Now it's time for you to come up with what you've learned from the previous [Introduction to Apache Spark - IT Academy 2022](https://colab.research.google.com/github/seznam/IT-akademie-bigdata/blob/main/big-data/notebooks/001_introduction_to_apache_spark.ipynb) notebook.

Let us help you for starters by looking into the structure of the data we have prepared for you.

In [None]:
!ls -l example-dataset/

Okay, we have two directories `clicks` and `pageviews`. There were taken from Seznam's ad division, so a click means some user clicked an ad, while an impression means an ad was loaded by the browser and rendered.

Let's look into the directories to see the data format:

In [None]:
!ls -l example-dataset/*

As you can see, the data are using Parquet format. And here comes your first task:
- load clicks parquet directory into one DataFrame (named `clicks`)
- and pageviews directory into other DataFrame (named `pageviews`)

*HINT: [PySpark Documentation](https://spark.apache.org/docs/latest/api/python/reference/api/pyspark.sql.DataFrameReader.parquet.html?highlight=parquet) might be handy if autocompletion does not suffice*

In [None]:
clicks = 

In [None]:
pageviews = 

Let's see the schema and the data to verify you have loaded it successfully

In [None]:
clicks.printSchema()
clicks.show()

In [None]:
pageviews.printSchema()
pageviews.show()

Great! At this point, you're ready to go on to the second part.

# Linking two datasets together

As you can see from the schemas of both DataFrames, there are some fields, which we can use to link the data together.

One of them is `click.ImpressionTimestamp` column, which should correlate to `pageview.timestamp` column.
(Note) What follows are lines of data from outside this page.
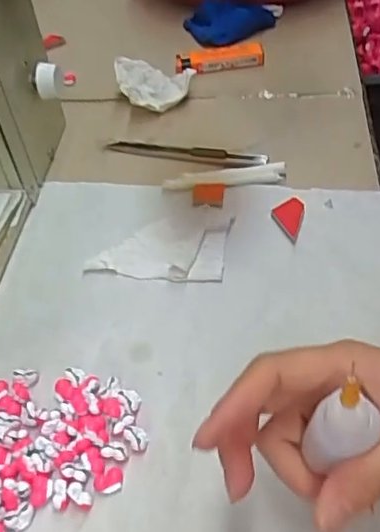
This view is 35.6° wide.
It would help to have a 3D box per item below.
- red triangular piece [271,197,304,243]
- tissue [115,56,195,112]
[{"bbox_3d":[0.067,-0.033,0.407,0.021,0.005,0.037,8,49,11],"label":"red triangular piece"},{"bbox_3d":[-0.034,-0.158,0.512,0.066,0.020,0.049,3,49,7],"label":"tissue"}]

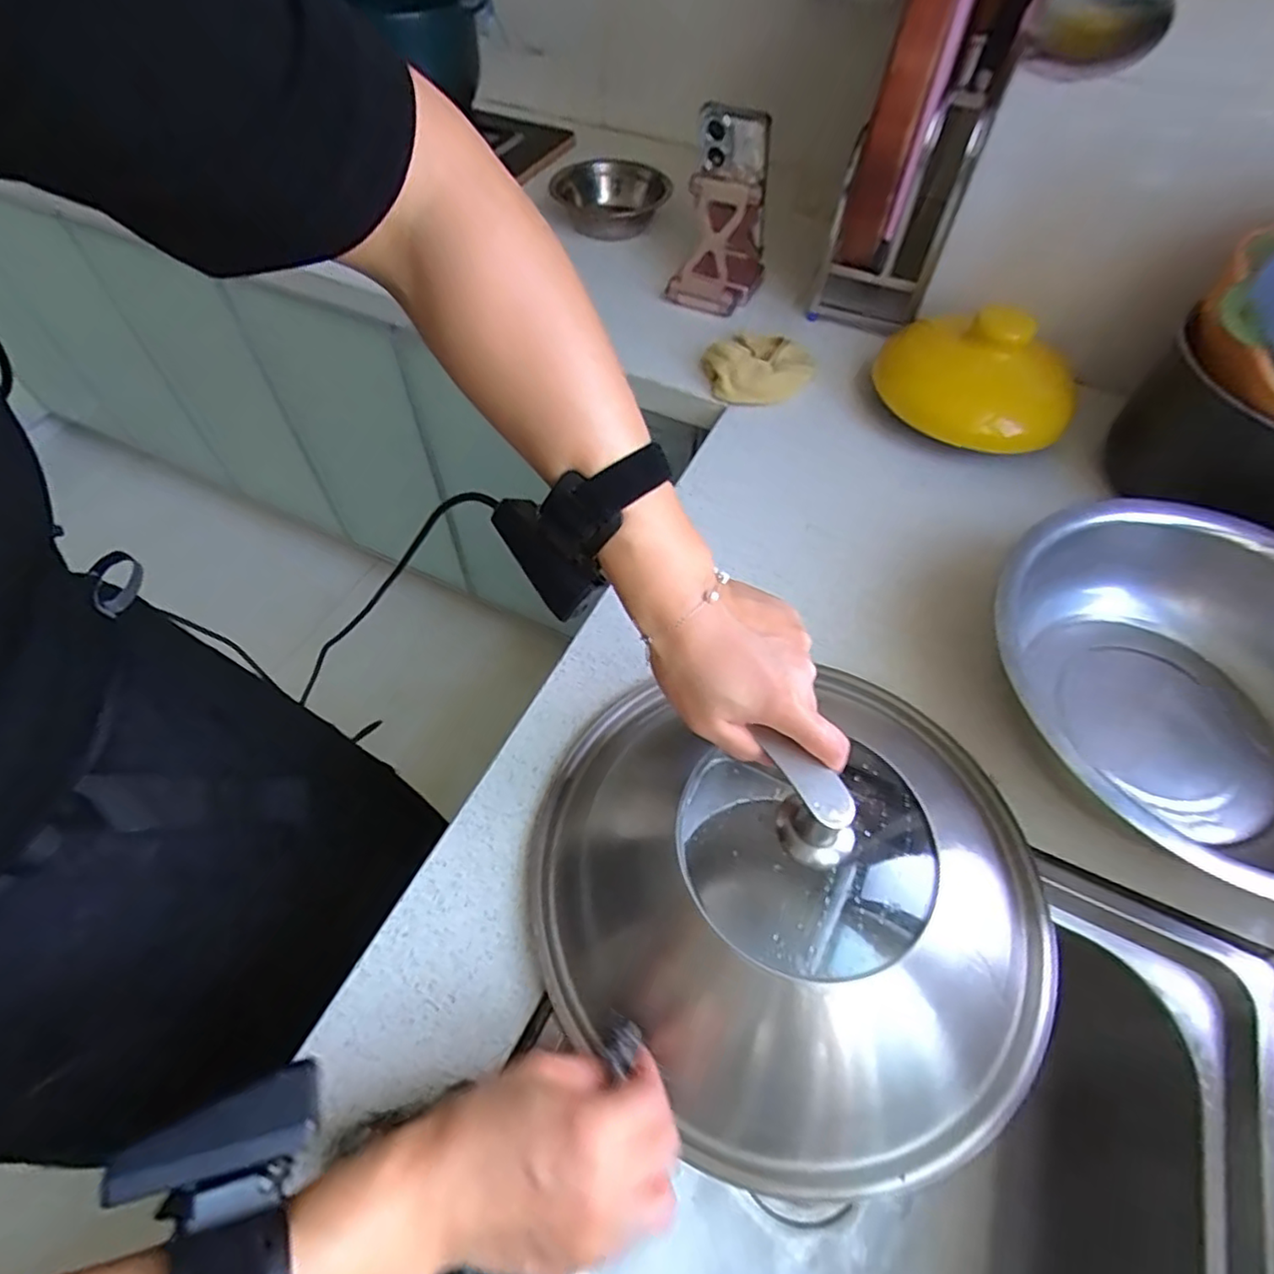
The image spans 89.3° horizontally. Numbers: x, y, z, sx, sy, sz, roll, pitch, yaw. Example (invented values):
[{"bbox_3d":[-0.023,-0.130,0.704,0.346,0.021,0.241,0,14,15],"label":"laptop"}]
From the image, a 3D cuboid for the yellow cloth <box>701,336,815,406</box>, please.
[{"bbox_3d":[0.137,-0.300,0.717,0.113,0.040,0.101,-13,58,-10],"label":"yellow cloth"}]

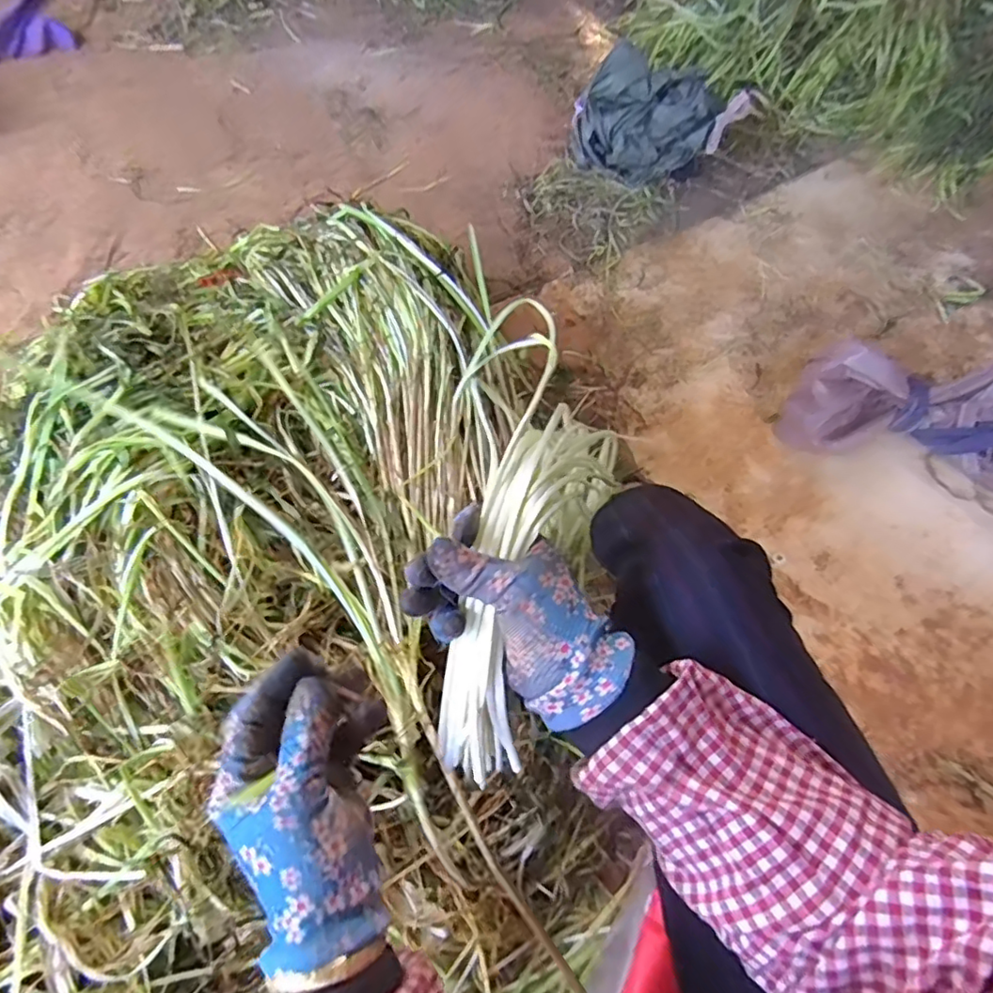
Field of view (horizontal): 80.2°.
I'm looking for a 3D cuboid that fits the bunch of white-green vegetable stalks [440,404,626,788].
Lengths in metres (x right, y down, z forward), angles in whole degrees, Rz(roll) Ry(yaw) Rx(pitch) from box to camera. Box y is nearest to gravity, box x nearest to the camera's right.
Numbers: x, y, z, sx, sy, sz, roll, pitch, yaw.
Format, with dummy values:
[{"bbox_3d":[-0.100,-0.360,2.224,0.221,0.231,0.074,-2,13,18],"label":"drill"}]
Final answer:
[{"bbox_3d":[0.012,0.051,0.361,0.067,0.041,0.221,19,75,8],"label":"bunch of white-green vegetable stalks"}]

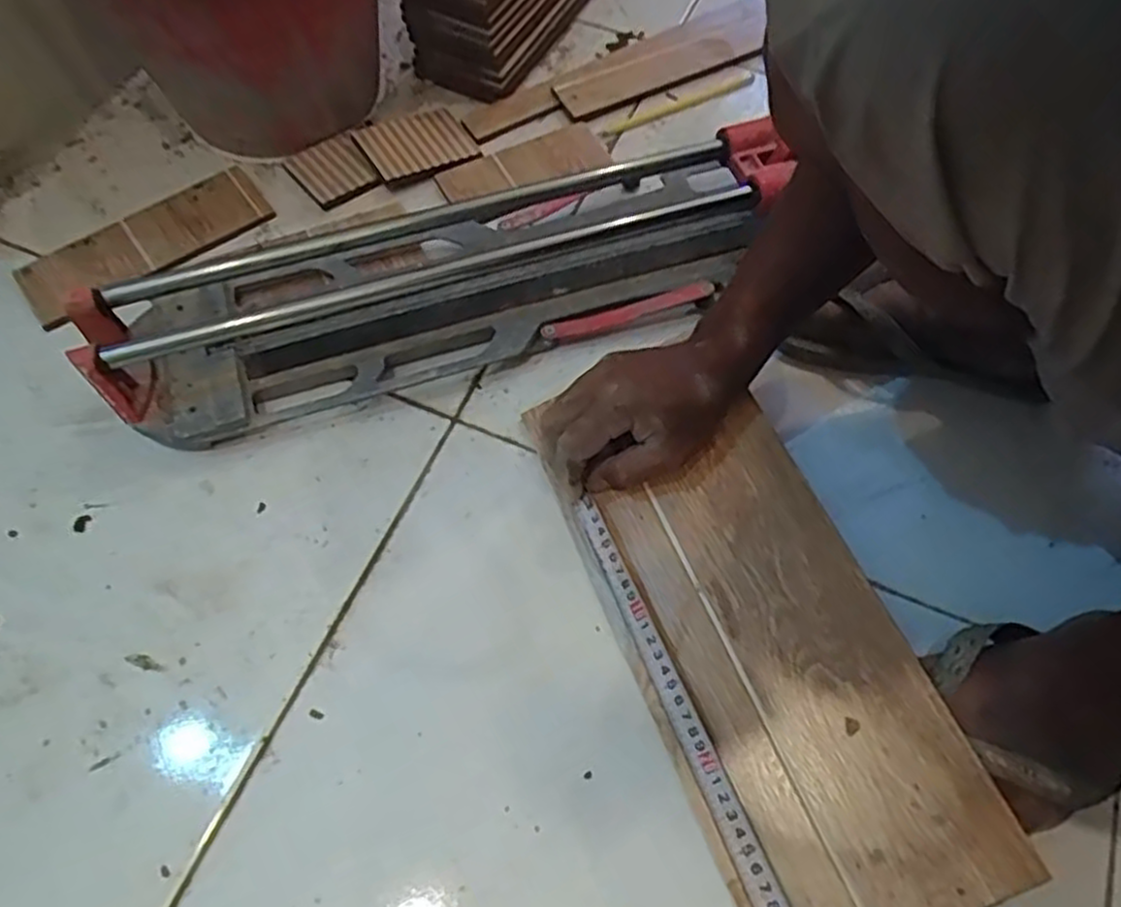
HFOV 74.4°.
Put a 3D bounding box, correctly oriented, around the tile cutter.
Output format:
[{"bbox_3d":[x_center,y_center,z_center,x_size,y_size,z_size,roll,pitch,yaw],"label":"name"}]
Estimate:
[{"bbox_3d":[-0.073,-0.141,0.583,0.548,0.085,0.135,-18,65,-9],"label":"tile cutter"}]

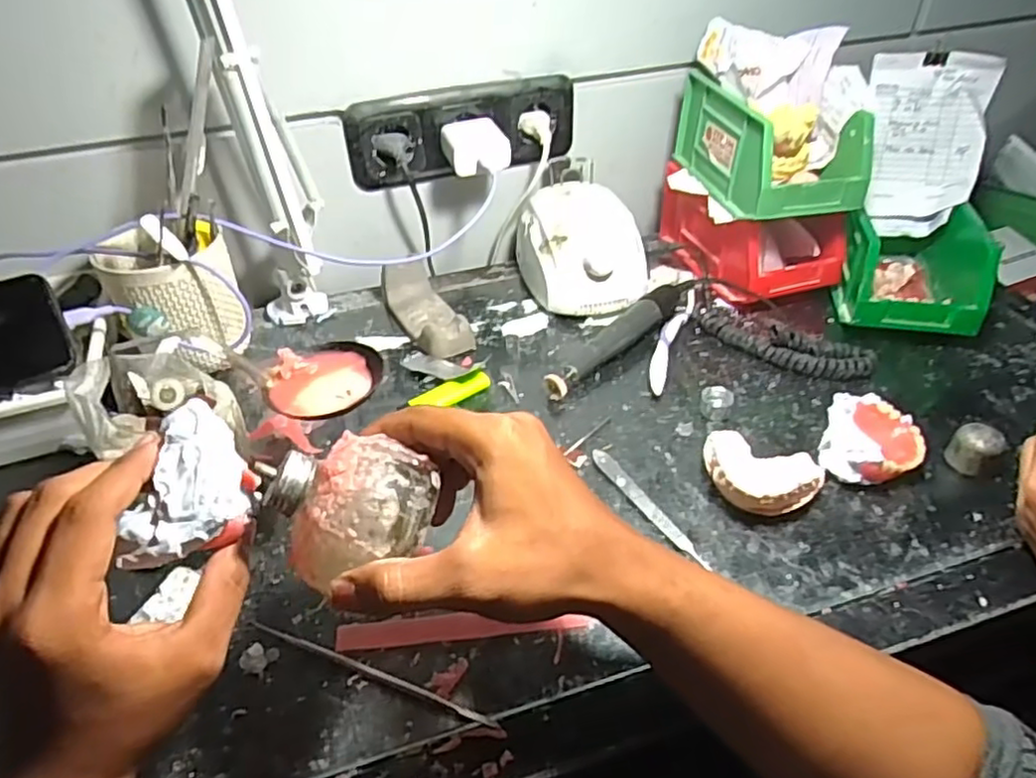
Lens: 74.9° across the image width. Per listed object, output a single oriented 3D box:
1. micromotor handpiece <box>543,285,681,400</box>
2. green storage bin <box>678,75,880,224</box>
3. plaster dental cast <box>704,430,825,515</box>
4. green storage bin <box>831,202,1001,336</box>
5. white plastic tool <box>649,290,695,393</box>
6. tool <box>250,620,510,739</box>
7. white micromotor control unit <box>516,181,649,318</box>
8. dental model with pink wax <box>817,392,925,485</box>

We will use this to link the two datasets together.

The second one is a bit tricky to understand, because first you need to understand, what is an impression within our dataset.
- single line of `pageviews` DataFrame represents a single rendering result from the browser, but it potentially includes more ads at once, which is why there is an column named `randomIds`, which is actually an array of integers.
- each `randomId` can be considered as a single ad
- since one line of `clicks` DataFrame represents a single click on a single ad, we can link `pageviews` to `clicks` only after we *explode* our `randomIds` array
  - what do we mean by *exploding* the array?
  - well, it's like flattening the structure, so that we get "more lines" in the DataFrame at the end, so that we have one pageview with exactly one randomId

That said, we now know we can also link `click.RandomId` field with exploded `pageview.randomIds[]` array.

See function docs you should use:
- https://spark.apache.org/docs/latest/api/python/reference/api/pyspark.sql.DataFrame.withColumn.html
- https://spark.apache.org/docs/latest/api/python/reference/api/pyspark.sql.functions.explode.html

In [None]:
exploded_pageviews = 

In [None]:
# Before we proceed to joining two data frames, we need to unify correlated column names
exploded_pageviews = exploded_pageviews \
                        .drop('randomIds') \
                        .withColumnRenamed('timestamp', 'impressionTimestamp')

Let's see what we've got:

In [None]:
exploded_pageviews.printSchema()
exploded_pageviews.show()

Now that we've exploded pageviews using `randomIds`, it's time for you to join these DataFrames by `randomId` and  `impressionTimestamp` fields. Please consult the docs:
- https://spark.apache.org/docs/latest/api/python/reference/api/pyspark.sql.DataFrame.join.html

In [None]:
linked_pageviews = 

In [None]:
# To avoid ambiguity, rename Timestamp column from clicks
linked_pageviews = linked_pageviews \
                      .withColumnRenamed('Timestamp', 'ClickTimestamp') 

Let's see if we got it right:

In [None]:
linked_pageviews.printSchema()
linked_pageviews.show()

## Bonus task

- create also unlinked DataFrame, which will contain all these pageviews or clicks, which were not linked by the other DataFrame

In [None]:
# Hint: using just "DataFrame.join" method is enough

unlinked_pageviews =

unlinked_pageviews.printSchema()
unlinked_pageviews.count()

# Performing basic aggregation

Your task here is to create a summary statistics of how many clicks were registered per each `AdId`.

For example:

| AdId | Clicks |
| - | - |
| 1002 | 30 |
| 586 | 2 |
| ... | ... |

*Hint: Use group by aggregation from the [Introduction to Apache Spark - IT Academy 2022](https://colab.research.google.com/github/seznam/IT-akademie-bigdata/blob/main/big-data/notebooks/001_introduction_to_apache_spark.ipynb) notebook.*

In [None]:
clicks_by_ad_id =

clicks_by_ad_id.printSchema()
clicks_by_ad_id.show()

Great, you've got it!

Now, let's create an UDF to extract UNIX timestamp of the nearest hour (rounded to floor) from the `ClickTimestamp` field (within the `linked_pageviews` DataFrame) and print the number of linked pageviews per each hour.

In [None]:
def extract_hour(click_timestamp):
  # TODO
  return None

In [None]:
extract_hour_udf = udf(extract_hour)

In [None]:
# TODO: Apply this UDF to linked_pageviews DataFrame and compute count of them per each hour (and print first few lines)

linked_pageviews